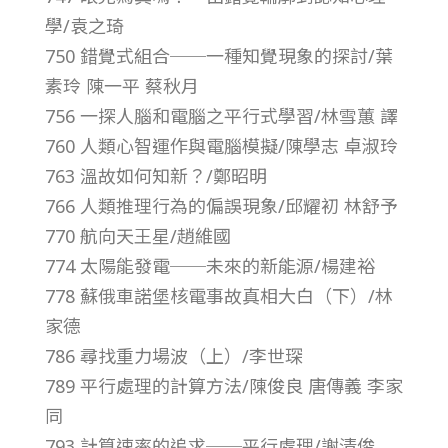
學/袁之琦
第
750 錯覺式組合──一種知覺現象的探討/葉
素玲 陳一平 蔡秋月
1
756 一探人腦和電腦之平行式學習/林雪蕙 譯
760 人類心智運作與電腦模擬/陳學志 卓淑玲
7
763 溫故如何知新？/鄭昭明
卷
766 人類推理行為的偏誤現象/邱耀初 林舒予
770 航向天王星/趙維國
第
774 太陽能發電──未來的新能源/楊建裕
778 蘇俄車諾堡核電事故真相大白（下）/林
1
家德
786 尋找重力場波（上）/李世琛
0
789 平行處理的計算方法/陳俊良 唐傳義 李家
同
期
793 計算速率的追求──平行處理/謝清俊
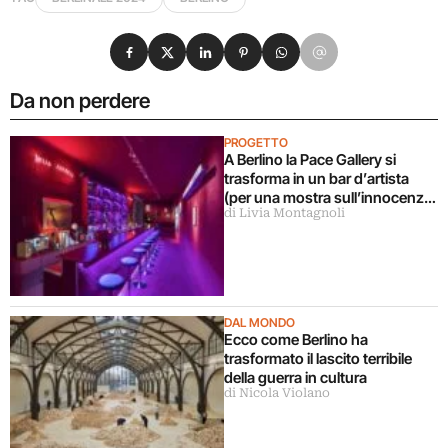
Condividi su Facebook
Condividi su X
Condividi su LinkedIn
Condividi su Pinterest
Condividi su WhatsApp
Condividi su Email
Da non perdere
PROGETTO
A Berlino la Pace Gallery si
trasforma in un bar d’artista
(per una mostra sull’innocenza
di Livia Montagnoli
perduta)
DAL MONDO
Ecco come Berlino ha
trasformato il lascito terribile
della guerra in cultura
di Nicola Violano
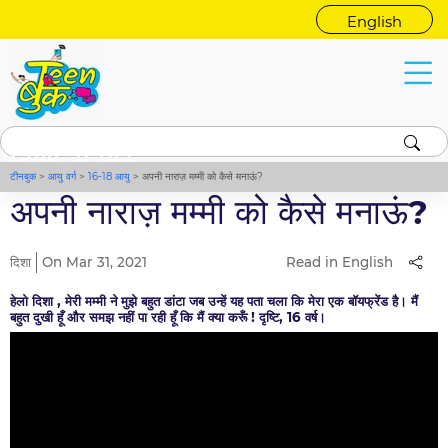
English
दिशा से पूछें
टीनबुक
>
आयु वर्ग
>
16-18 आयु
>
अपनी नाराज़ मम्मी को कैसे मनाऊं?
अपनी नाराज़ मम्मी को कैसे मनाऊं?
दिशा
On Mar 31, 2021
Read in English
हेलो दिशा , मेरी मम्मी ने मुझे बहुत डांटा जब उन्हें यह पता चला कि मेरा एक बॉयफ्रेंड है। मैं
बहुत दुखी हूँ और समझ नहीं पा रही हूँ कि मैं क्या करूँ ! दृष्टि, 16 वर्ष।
# # # # # # #
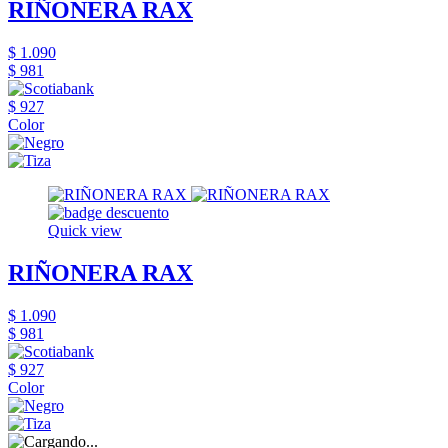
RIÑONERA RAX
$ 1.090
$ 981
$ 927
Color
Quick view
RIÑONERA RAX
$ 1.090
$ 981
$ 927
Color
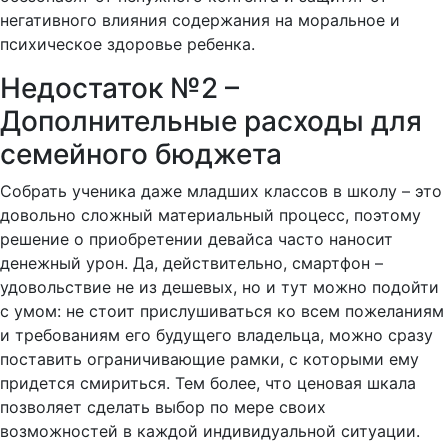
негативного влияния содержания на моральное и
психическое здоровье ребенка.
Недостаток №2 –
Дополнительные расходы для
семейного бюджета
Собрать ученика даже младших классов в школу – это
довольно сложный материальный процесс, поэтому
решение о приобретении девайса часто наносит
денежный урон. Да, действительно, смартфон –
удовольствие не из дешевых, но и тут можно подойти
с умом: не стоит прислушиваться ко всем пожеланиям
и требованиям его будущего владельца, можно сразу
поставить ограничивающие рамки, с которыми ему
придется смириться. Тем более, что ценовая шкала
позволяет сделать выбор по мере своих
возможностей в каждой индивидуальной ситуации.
# # # # # # #
» **WHAT IS NEEDED**: In the listing above, find the line containing "750 錯覺式組合──一種知覺現象的探討/葉". Output it and every line after it up to and including the line containing "बहुत दुखी हूँ", exactly, but skip the pictures.

» **SOLUTION TO THE EXERCISE**:
750 錯覺式組合──一種知覺現象的探討/葉
素玲 陳一平 蔡秋月
1
756 一探人腦和電腦之平行式學習/林雪蕙 譯
760 人類心智運作與電腦模擬/陳學志 卓淑玲
7
763 溫故如何知新？/鄭昭明
卷
766 人類推理行為的偏誤現象/邱耀初 林舒予
770 航向天王星/趙維國
第
774 太陽能發電──未來的新能源/楊建裕
778 蘇俄車諾堡核電事故真相大白（下）/林
1
家德
786 尋找重力場波（上）/李世琛
0
789 平行處理的計算方法/陳俊良 唐傳義 李家
同
期
793 計算速率的追求──平行處理/謝清俊
Condividi su Facebook
Condividi su X
Condividi su LinkedIn
Condividi su Pinterest
Condividi su WhatsApp
Condividi su Email
Da non perdere
PROGETTO
A Berlino la Pace Gallery si
trasforma in un bar d’artista
(per una mostra sull’innocenza
di Livia Montagnoli
perduta)
DAL MONDO
Ecco come Berlino ha
trasformato il lascito terribile
della guerra in cultura
di Nicola Violano
English
दिशा से पूछें
टीनबुक
>
आयु वर्ग
>
16-18 आयु
>
अपनी नाराज़ मम्मी को कैसे मनाऊं?
अपनी नाराज़ मम्मी को कैसे मनाऊं?
दिशा
On Mar 31, 2021
Read in English
हेलो दिशा , मेरी मम्मी ने मुझे बहुत डांटा जब उन्हें यह पता चला कि मेरा एक बॉयफ्रेंड है। मैं
बहुत दुखी हूँ और समझ नहीं पा रही हूँ कि मैं क्या करूँ ! दृष्टि, 16 वर्ष।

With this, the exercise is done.